To tackle the second part of the question first, it turns out markets spend rather a lot of the time around their all-time highs. Once you consider that markets generally go up as economies and corporate earnings grow, this shouldn’t come as a huge surprise. Still, it fills many of us with a sense of impending doom when we read these sorts of headlines in the paper.
If we look at the history of US large-cap stocks going back to 1928 (as far as is available on the Bloomberg terminal) we see that in 38% of months the index has been within 5% of its all-time high. If you consider total return, rather than just price, this increases to 51% of the time.
Of course, there have been some bad decades: in the 1930s, the equity market spent precisely zero months within 5% of its all-time high due to the bear market that followed the Wall Street Crash of 1929. Stock prices took until 1932 to trough, eventually falling nearly 90%, and the market didn’t fully recover until 25 years later.

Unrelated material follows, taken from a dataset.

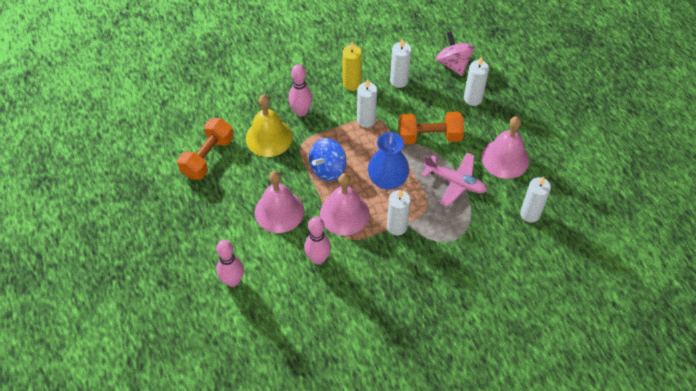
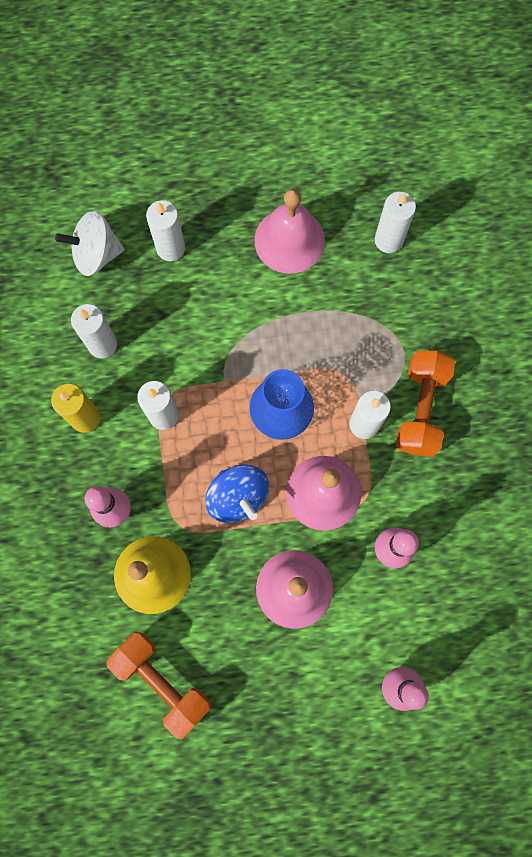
camera: 75 degrees left, 20 degrees up
orange dumbbell [399,112,464,144] -> orange dumbbell moved to [396,351,455,457]
pink plane [421,152,488,207] -> none
pink spinning top [436,31,475,76] -> white spinning top [55,211,125,276]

You can say what you want about an AI bubble, but the innovation and earnings growth delivered by these companies has been hugely impressive. Supernormal earnings growth rates can’t go on forever, but the bedrock of the market rally is founded in economic activity rather than pure financial market speculation. This should give us some comfort that it’s not 1929 all over again - even if pockets of the market do look rich - but it is not a reason to be complacent.
All that is a slightly long-winded way of saying that the market being at all-time highs shouldn’t automatically make us nervous because it is very common.